Für den Wettbewerb entwickelte das Münchner Studenten-Trio ein ultraleichtes kleines Fahrzeug, dessen Grundlage ein spezieller Faltmechanismus und der aus Carbonfasern bestehende Fahrzeugkörper ist. Dadurch lässt sich das Fahrzeug in zwei Sekunden zusammenklappen, um esüberall mit hin zu nehmen. Den zweiten Platz belegte das Team „UTOP“ der Hochschule für angewandte Wissenschaften und der Technischen Universität München. Deren Idee, Lebensmittel mit Hilfe eines unterirdischen Rohrpostbestellsystems zu liefern, beschert den Studenten den KPIT Sparkle Gold Award und 6000 Euro. Den dritten Platz machte das Team „Individualisierung des öffentlichen Personennahverkehrs“ und seine Idee zur Optimierung von innerstädtischen Personennahverkehrsystemen.

KPIT Sparkle Award in München und Indien

In Deutschland fand der von KPIT Technologies veranstaltete Wettbewerb 2016 erstmalig in München statt. Ab April 2016 konnten interessierte Teams Vorschläge und später auch Prototypen zum Thema „Transportsysteme der Zukunft“ einreichen. Eine Fachjury wählte letztendlich unter Berücksichtigung der Kriterien Innovationsgrad, gesellschaftliche Relevanz, technisches Fachwissen und Vollständigkeit des Prototyps den Gewinner.

In Indien fand der KPIT Sparkle Award bereits zum dritten Mal statt. Über 10.000 Studenten von 329 Universitäten aus ganz Indien sendeten bei der diesjährigen Ausgabe 1500 Ideen zum Thema „Smart Cities“ ein. In Zukunft will KPIT den Wettbewerb auch in weiteren Ländern und Städten durchführen.

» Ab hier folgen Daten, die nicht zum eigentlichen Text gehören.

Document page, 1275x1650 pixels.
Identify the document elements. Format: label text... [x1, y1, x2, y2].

Das indische Unternehmen KPIT Technologies will mit dem Innovationswettbewerb Design und Entwicklung von Studenten aus dem Ingenieurswesen und den Technikwissenschaften würdigen. „Die bahnbrechenden Ideen, die uns bei der ersten deutschen Ausgabe unseres Wettbewerbs zugesendet wurden, zeigen, wie gut junge Studierende Probleme erkennen und diese mithilfe ihrer Vorstellungskraft und wissenschaftlichem Denken lösen können“, erklärt Anup Sable, CTO von KPIT.